- **WHAT THIS TASK INVOLVES**: Please reproduce the entries exactly as they appear below, but not the pictures.

--------------------

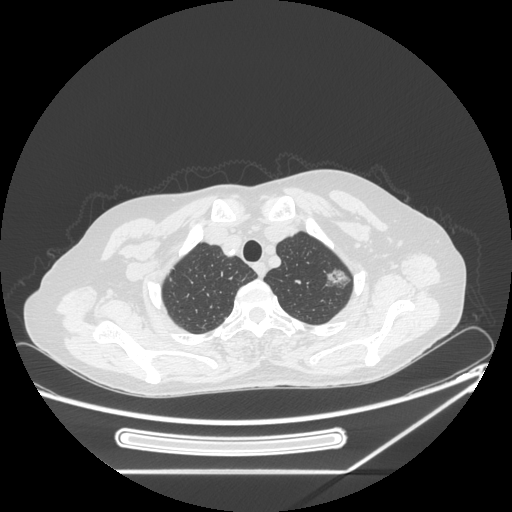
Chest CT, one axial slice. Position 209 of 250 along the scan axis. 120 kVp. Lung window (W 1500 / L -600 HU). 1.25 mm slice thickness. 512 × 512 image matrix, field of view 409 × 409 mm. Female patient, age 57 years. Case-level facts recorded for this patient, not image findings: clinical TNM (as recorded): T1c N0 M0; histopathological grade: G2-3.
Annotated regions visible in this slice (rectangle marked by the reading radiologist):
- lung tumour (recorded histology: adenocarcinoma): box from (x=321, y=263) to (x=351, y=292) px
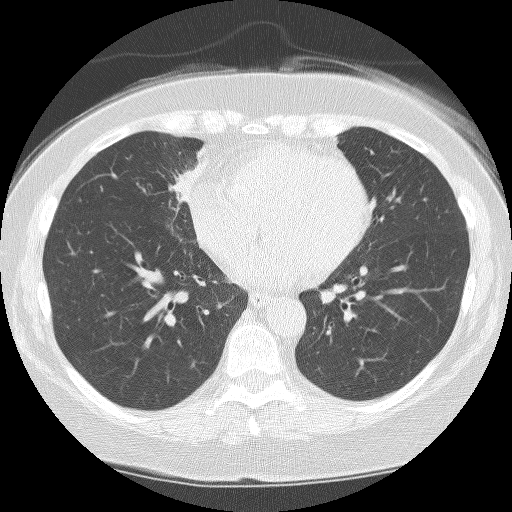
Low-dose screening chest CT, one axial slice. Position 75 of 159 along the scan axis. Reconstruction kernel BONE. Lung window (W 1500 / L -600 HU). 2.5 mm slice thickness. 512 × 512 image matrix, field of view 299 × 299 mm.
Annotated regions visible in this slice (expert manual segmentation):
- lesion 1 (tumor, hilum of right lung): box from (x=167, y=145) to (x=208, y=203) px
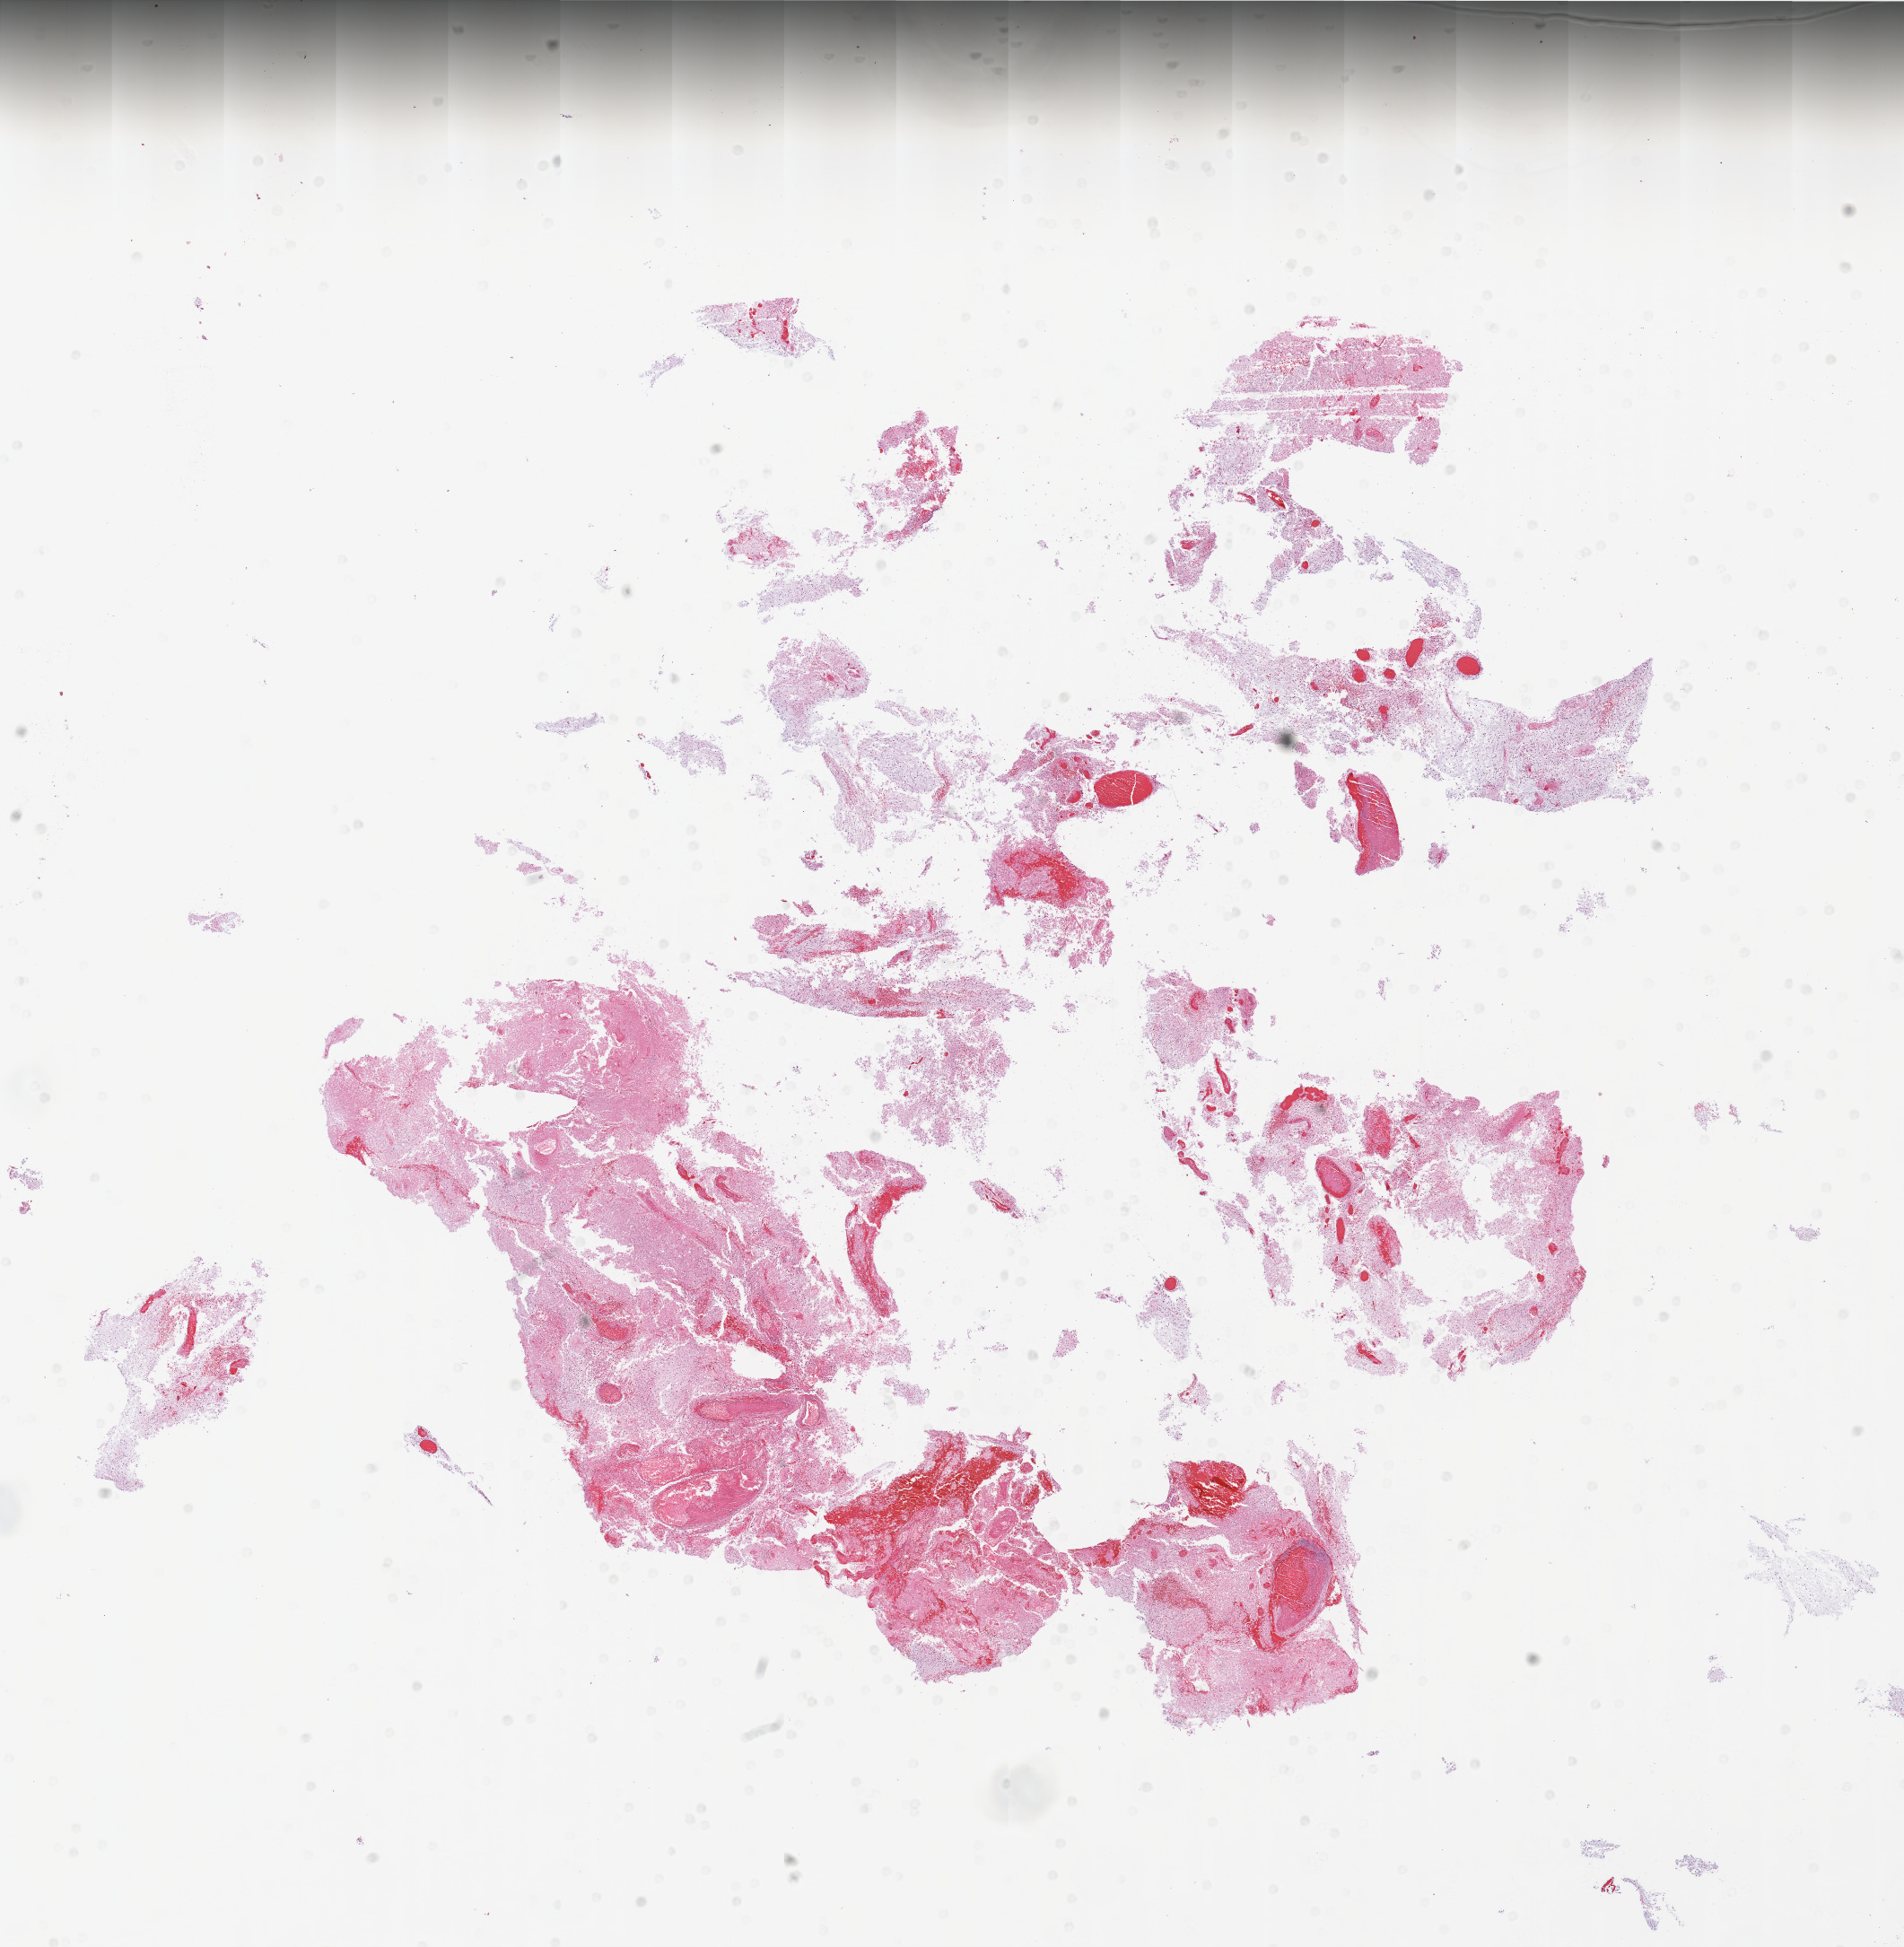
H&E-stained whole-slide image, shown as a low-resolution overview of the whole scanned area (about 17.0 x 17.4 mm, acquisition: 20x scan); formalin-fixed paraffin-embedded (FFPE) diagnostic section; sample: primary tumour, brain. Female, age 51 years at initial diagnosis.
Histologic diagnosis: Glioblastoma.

--------------------

- **EXERCISE SOLUTION**:
Chest CT, one axial slice. Position 209 of 250 along the scan axis. 120 kVp. Lung window (W 1500 / L -600 HU). 1.25 mm slice thickness. 512 × 512 image matrix, field of view 409 × 409 mm. Female patient, age 57 years. Case-level facts recorded for this patient, not image findings: clinical TNM (as recorded): T1c N0 M0; histopathological grade: G2-3.
Annotated regions visible in this slice (rectangle marked by the reading radiologist):
- lung tumour (recorded histology: adenocarcinoma): box from (x=321, y=263) to (x=351, y=292) px
Low-dose screening chest CT, one axial slice. Position 75 of 159 along the scan axis. Reconstruction kernel BONE. Lung window (W 1500 / L -600 HU). 2.5 mm slice thickness. 512 × 512 image matrix, field of view 299 × 299 mm.
Annotated regions visible in this slice (expert manual segmentation):
- lesion 1 (tumor, hilum of right lung): box from (x=167, y=145) to (x=208, y=203) px
H&E-stained whole-slide image, shown as a low-resolution overview of the whole scanned area (about 17.0 x 17.4 mm, acquisition: 20x scan); formalin-fixed paraffin-embedded (FFPE) diagnostic section; sample: primary tumour, brain. Female, age 51 years at initial diagnosis.
Histologic diagnosis: Glioblastoma.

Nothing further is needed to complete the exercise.